I fully support parents of transgendered children who support their kids, but I wouldn't let my child go on television to talk about it, nor would I allow hormone therapy, gender reassignment surgery, etc for my under age child. Some things can't be undone, and are better left until a person is old enough to make informed, mature decisions.

Autum... Autumnleaves87

Real disorders call for real attention, and this little girl spreading her story is a brave and inspiring way to get that attention.



With the transgender folks I've met and heard, they knew from such a young age that they were not comfortable in their bodies, and it was such a torturing time for them. Maybe this young girl could help others who are in her same boat make it through those tough times.



And its also great to see her parents have recognized this too.

Mandago Mandago

The transgendered people in my life also one they were different from an early age. The problem is that I also know woman who insisted as a child that she was actually male, and now she's an adult woman with children, and very glad she didn't do anything drastic as a teen. Major life decisions should be left to adults.

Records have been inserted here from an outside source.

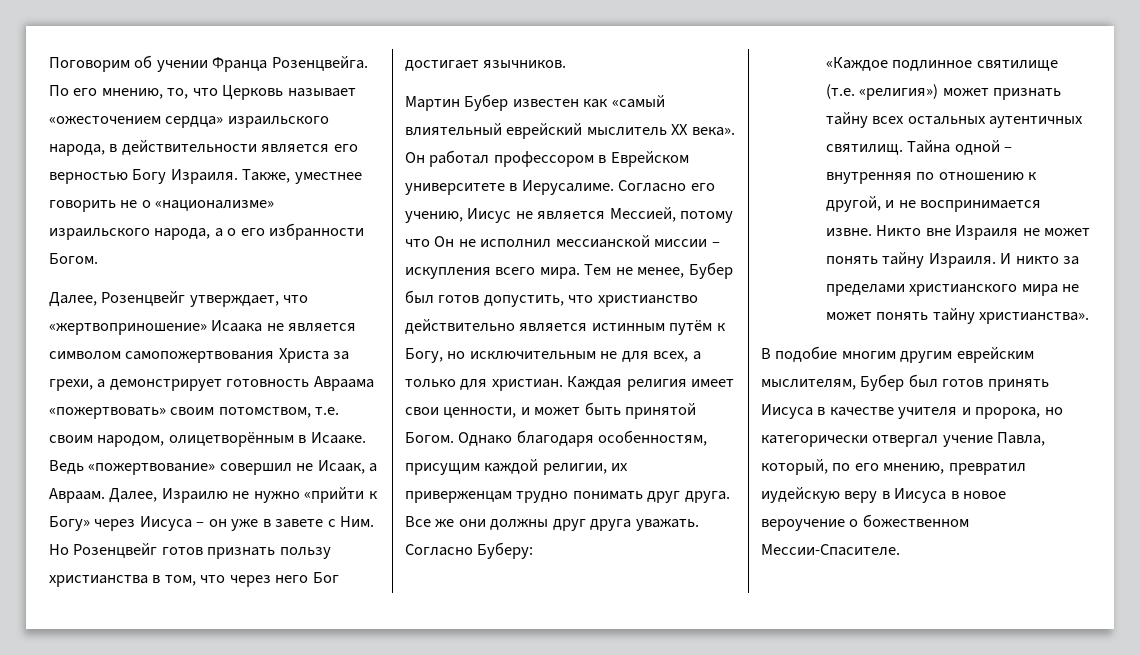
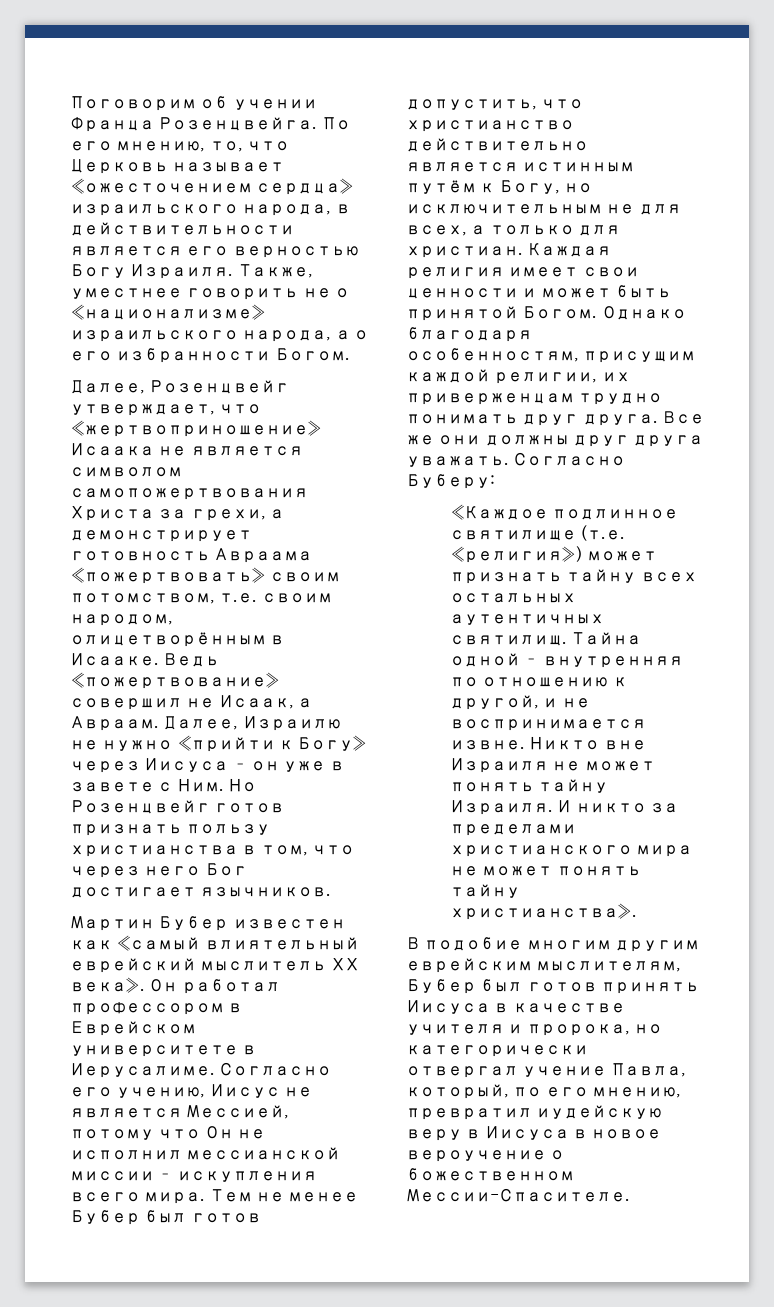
[637,267,685,278] менее, -> [288,1192,359,1202] менее
[443,407,517,418] ценности, -> [406,288,518,299] ценности

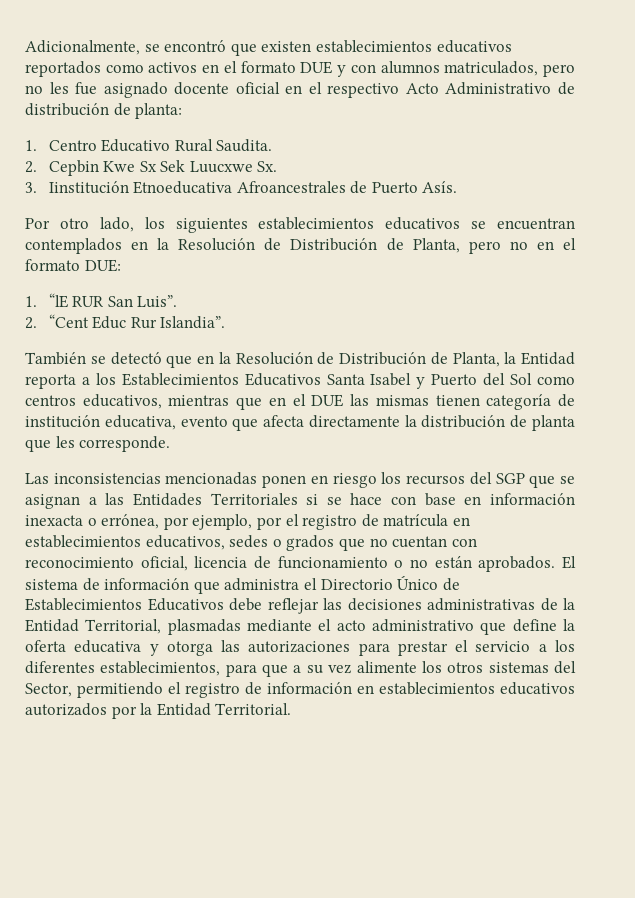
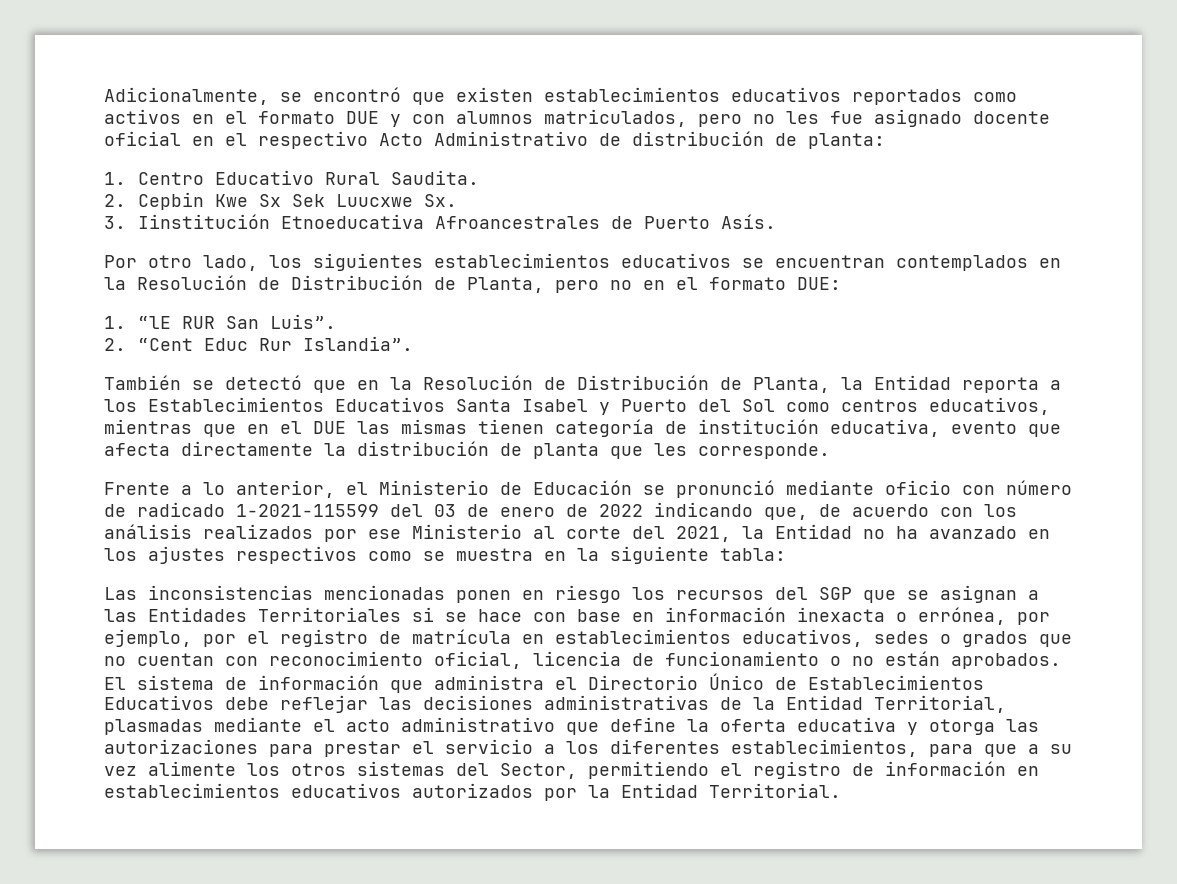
(171, 444) none -> [104,480,1072,498] [104,502,1017,520] [104,524,1050,542] [104,546,786,564] // Frente a lo anterior, el Ministerio de Educación se pronunció mediante oficio con número de radicado 1-2021-115599 del 03 de enero de 2022 indicando que, de acuerdo con los análisis realizados por ese Ministerio al corte del 2021, la Entidad no ha avanzado en los ajustes respectivos como se muestra en la siguiente tabla:

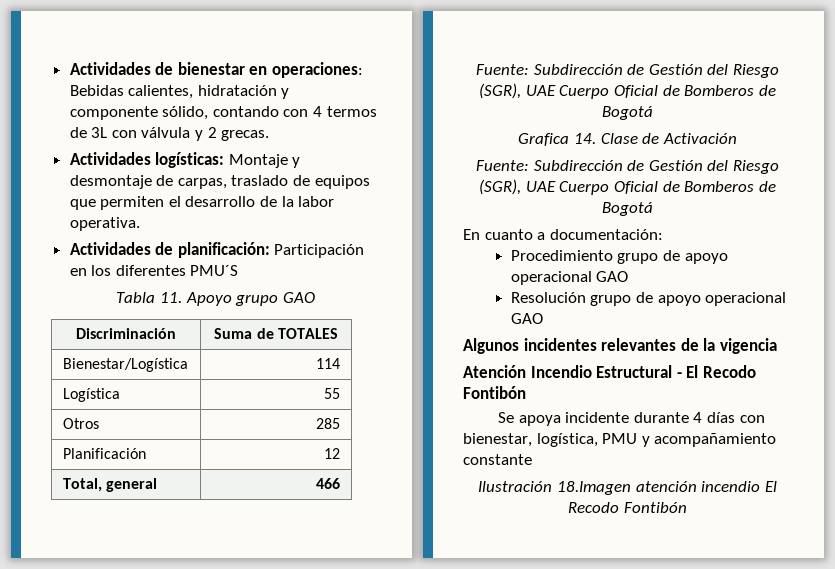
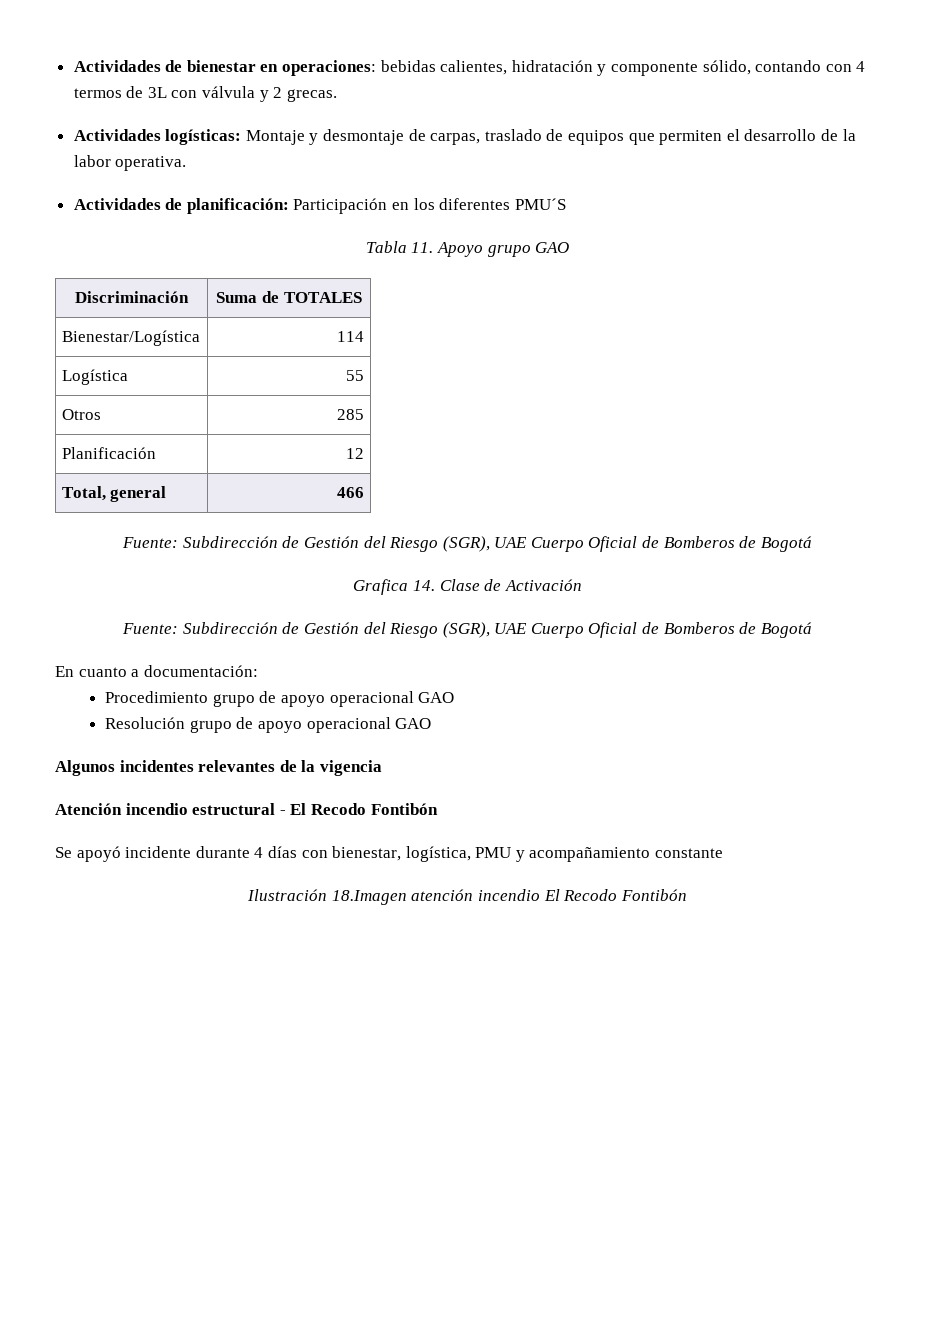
[69,85,124,96] Bebidas -> [380,60,436,72] bebidas
[530,365,673,378] Incendio Estructural -> [125,803,276,815] incendio estructural
[518,415,561,426] apoya -> [76,846,121,862] apoyó

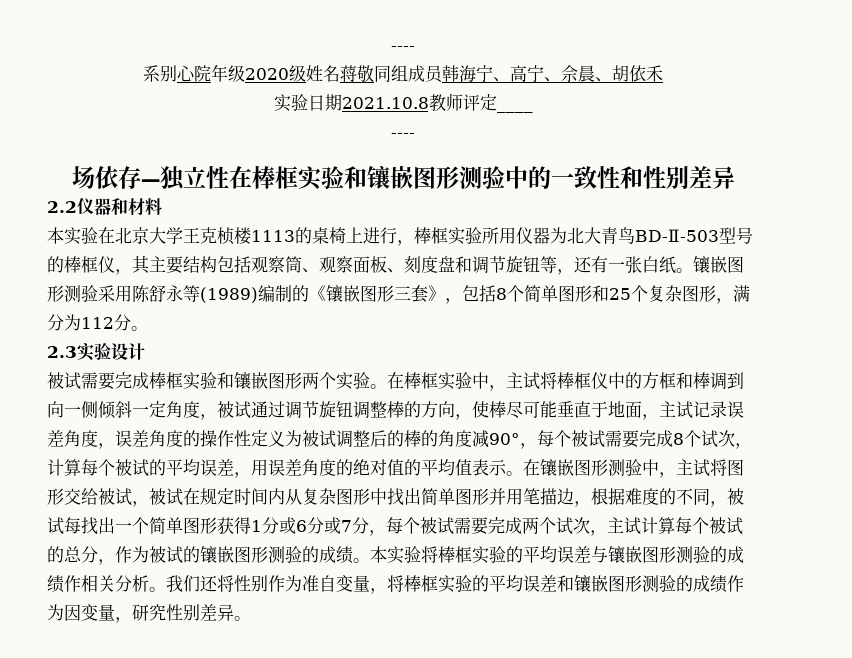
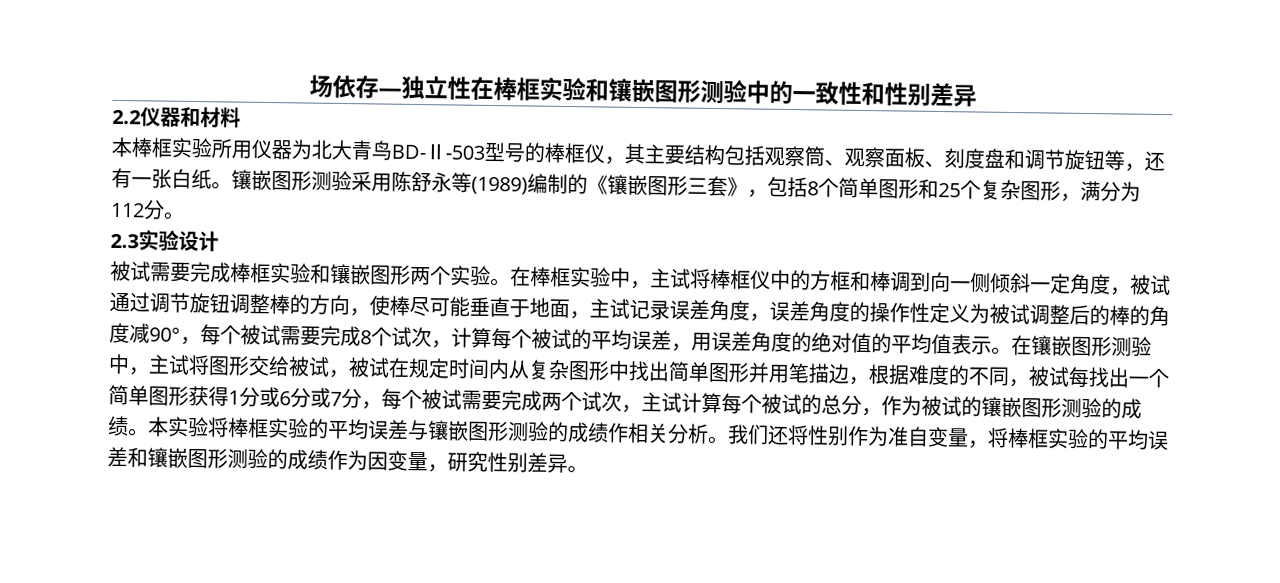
[391,46,415,51] [143,64,663,83] [273,93,533,113] [391,133,415,138] ---- // 系别心院年级2020级姓名蒋敬同组成员韩海宁、高宁、佘晨、胡依禾 // 实验日期2021.10.8教师评定____ // ---- // -> (308, 86) none
[64,227,414,246] 实验在北京大学王克桢楼1113的桌椅上进行， -> (133, 147) none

nonmember avatar Marciline

The real discussion here should be about Barbara's glasses. WTF is with those glasses. Seriously. Who told her those look good? They are larger then her head.

alway... alwayscurious

While I do believe this is a real disorder, and am not trivializing what difficulties tg individuals go through, I do not believe that children should be allowed to make huge decisions about their bodies, no matter how mature they are, they are still children, and do not have the ability to process things and foresee consequences of actions like adults can. That is science. Besides, all those feelings can change when the hormones surge during puberty.

Reen1 Reen1

I think we can all say "Well if it was MY child I'd do this..." or "I'd definnitely do that.." but the honest truth is that you could never ever EVER truly know what you would or would not do if you were actually in their shoes. Unless you have literally been through this, or are going through it now with YOUR OWN CHILD (not, "you know someone" going through it), you really have no clue how you would handle this. You could be the biggest advocate for how wrong and screwed up these people are for "encouraging" their child to "behave" this way, but get yourself into the situation with your precious baby and your entire stance could change.. and vice versa. Don't judge these people. They are doing the best they can with the hand that they have been dealt.

nonmember avatar tulip

My now-7yo daughter has been telling us since she could talk that she was a boy. It's totally different than being a tomboy. There is a huge difference. I can't explain it. People come down on me, as her mother, for coddling her confusion but forcing her to wear dresses or long hair only makes her miserable. I only want my children to be confident and feel secure. She is still young and hopefully will outgrow this "I'm supposed to be a boy" thing, but if she doesn't, I just hope she can be happy.

RiotP... RiotPixie

I do volunteer work with LGBTQ youth and it is heartbreaking how many kids are treated badly or even kicked out of their homes for being gay/lesbian/transgender. I commend parents who can be there and accept their child when they come out to their parents. It's good to finally see a parent who supports their child through this.